_WHAT TO PRODUCE:_ In the entries below, find the line containing "thumb mcp: (1019, 336)". Write out that line and all lines after it, exactly, and nothing else.

[Source data]

☆ ☆ ☆

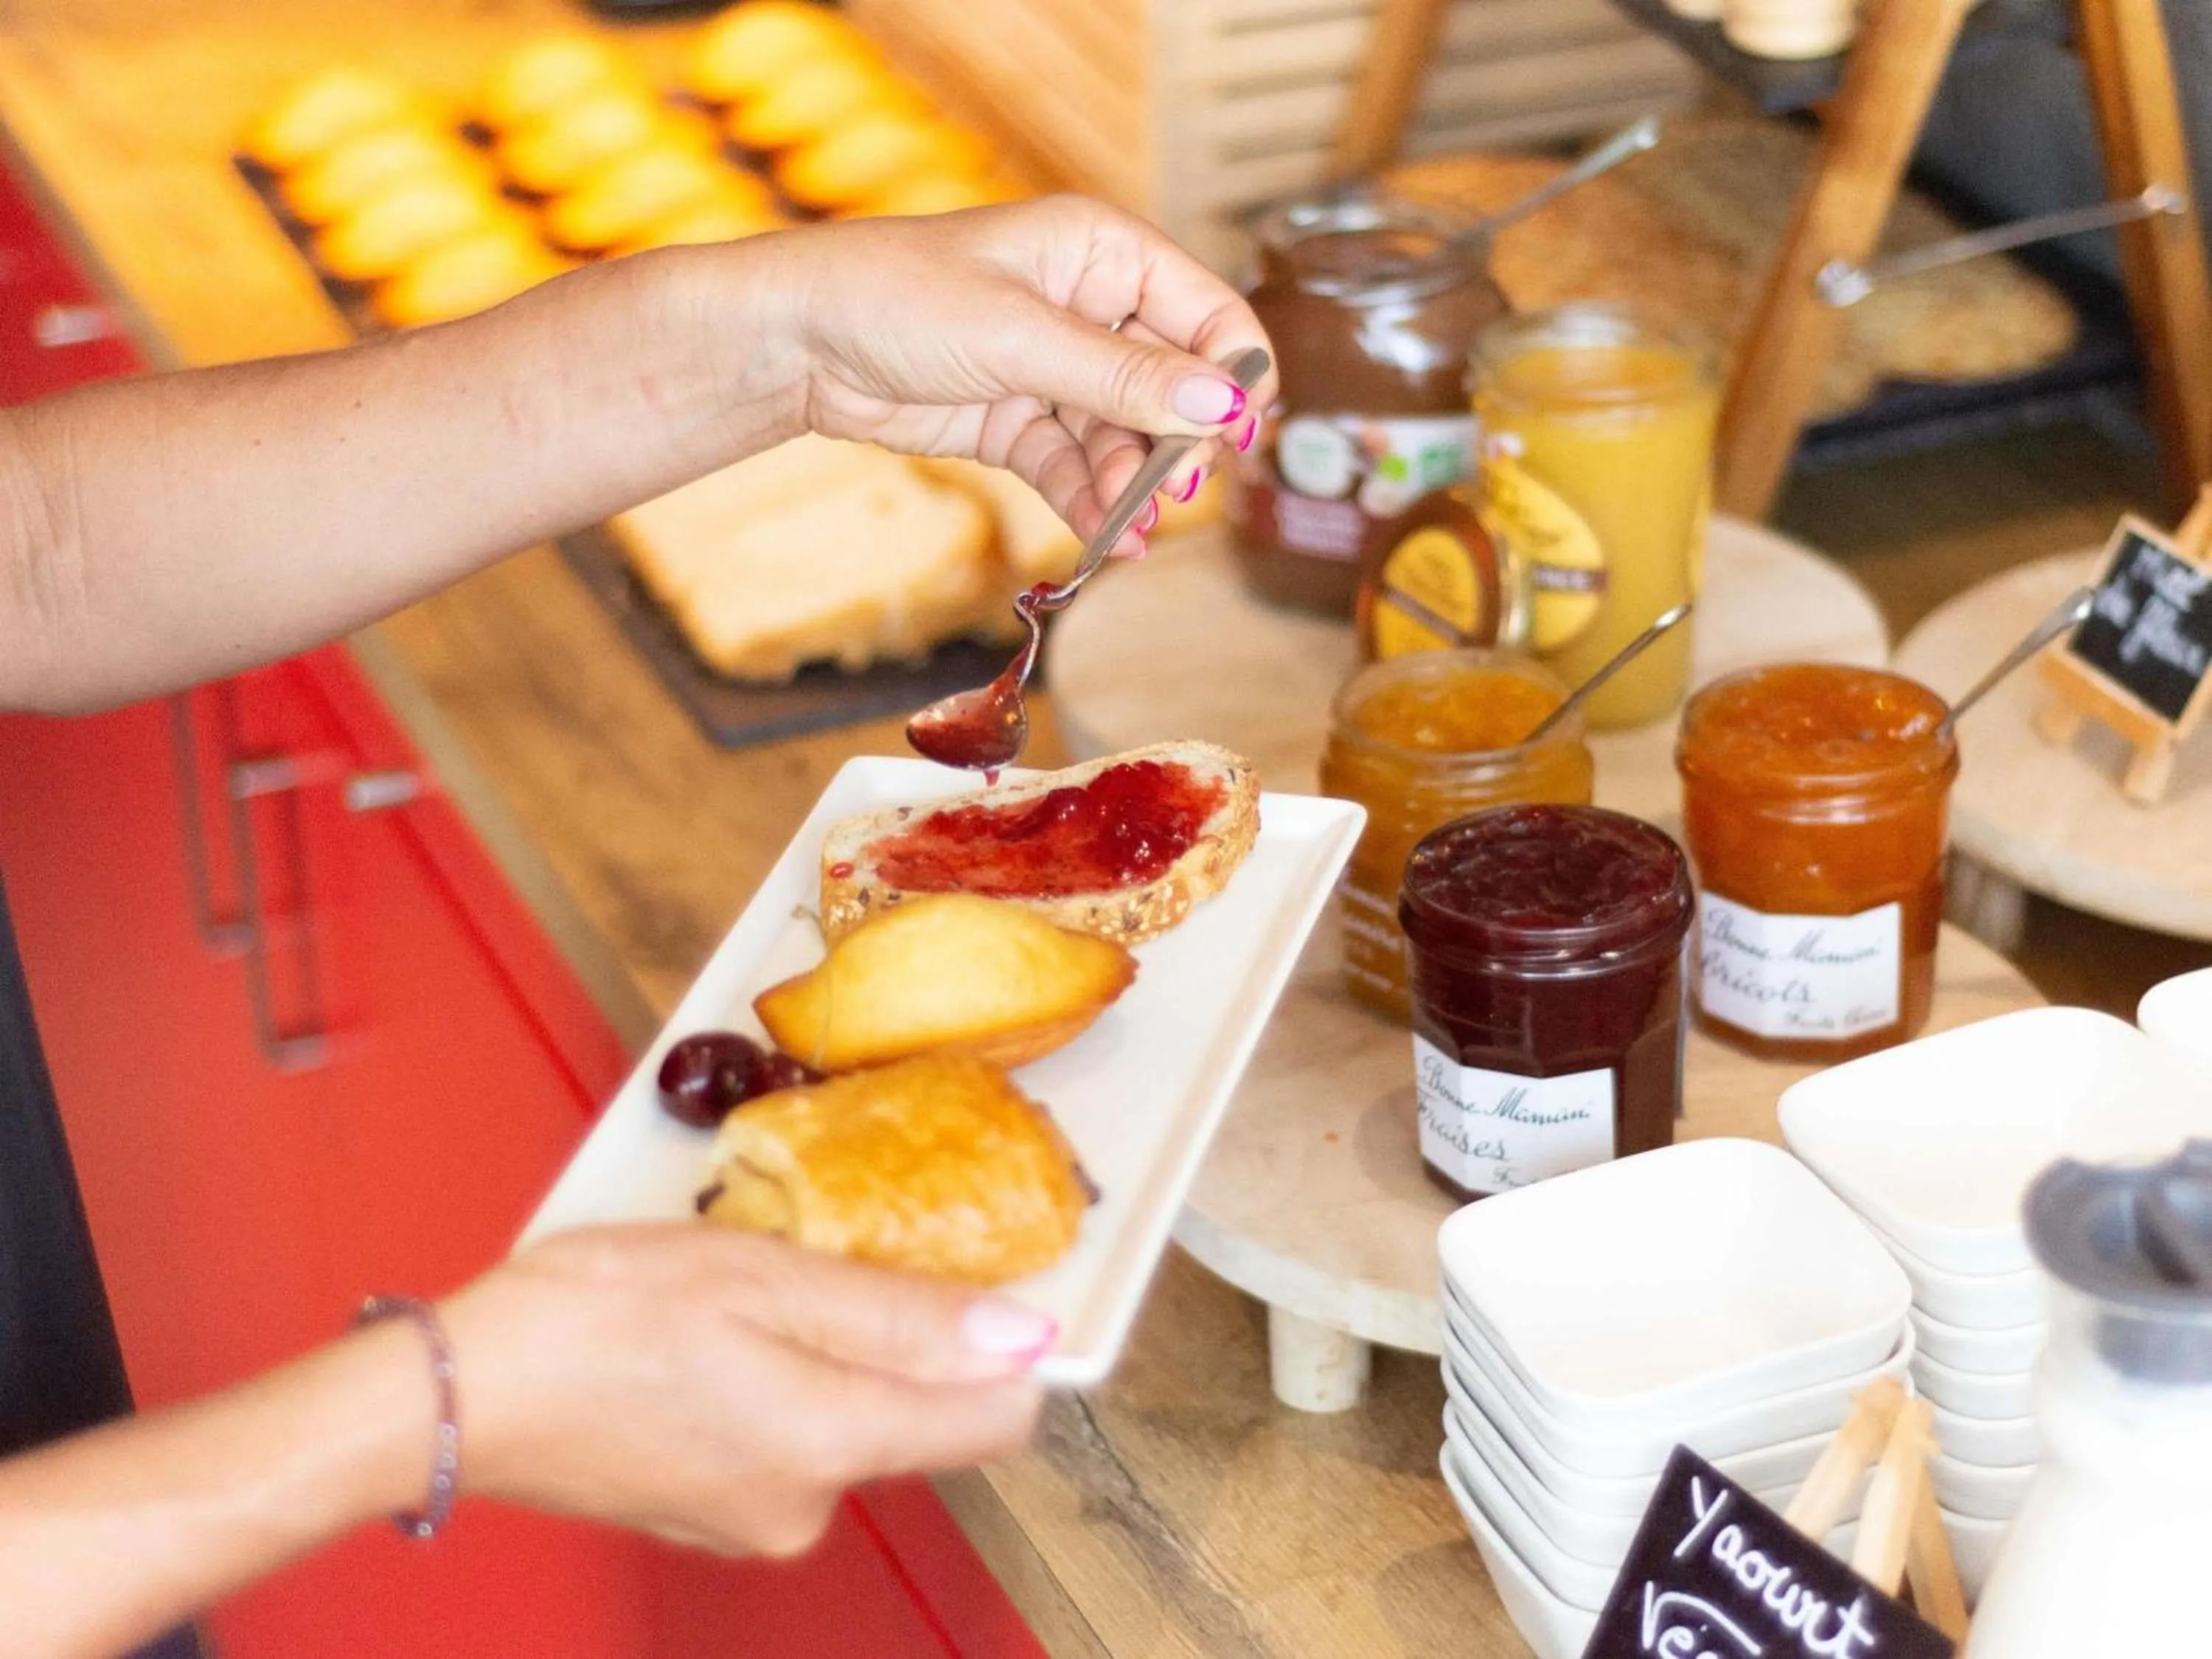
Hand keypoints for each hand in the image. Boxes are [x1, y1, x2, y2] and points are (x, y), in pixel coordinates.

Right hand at [439, 1226, 1047, 1556]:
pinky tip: (708, 1337)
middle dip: (895, 1335)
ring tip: (744, 1291)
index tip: (977, 1279)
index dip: (1008, 1348)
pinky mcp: (709, 1512)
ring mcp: (755, 1519)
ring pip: (846, 1418)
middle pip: (919, 1416)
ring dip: (824, 1352)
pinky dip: (772, 1382)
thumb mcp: (759, 1277)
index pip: (997, 1421)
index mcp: (833, 1443)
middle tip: (816, 1259)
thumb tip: (1025, 1338)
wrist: (453, 1393)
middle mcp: (809, 1504)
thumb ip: (901, 1315)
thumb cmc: (596, 1315)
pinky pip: (785, 1438)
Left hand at [707, 195, 1275, 555]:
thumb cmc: (896, 298)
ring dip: (1132, 485)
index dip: (1233, 375)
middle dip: (1177, 444)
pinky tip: (1105, 538)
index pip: (1210, 312)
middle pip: (1174, 385)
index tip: (1236, 437)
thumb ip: (1123, 377)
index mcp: (1105, 252)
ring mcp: (1057, 367)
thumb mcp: (1019, 336)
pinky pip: (1077, 467)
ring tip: (1129, 528)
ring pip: (1125, 437)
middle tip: (1174, 493)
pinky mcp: (1021, 421)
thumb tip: (1223, 404)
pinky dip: (1092, 502)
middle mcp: (1092, 306)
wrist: (797, 344)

☆ ☆ ☆

_TASK RESULT:_
thumb mcp: (1019, 336)
pinky pip: (1077, 467)
ring tip: (1129, 528)
ring pip: (1125, 437)
middle tip: (1174, 493)
pinky mcp: (1021, 421)
thumb tip: (1223, 404)
pinky dip: (1092, 502)
middle mcp: (1092, 306)
wrist: (797, 344)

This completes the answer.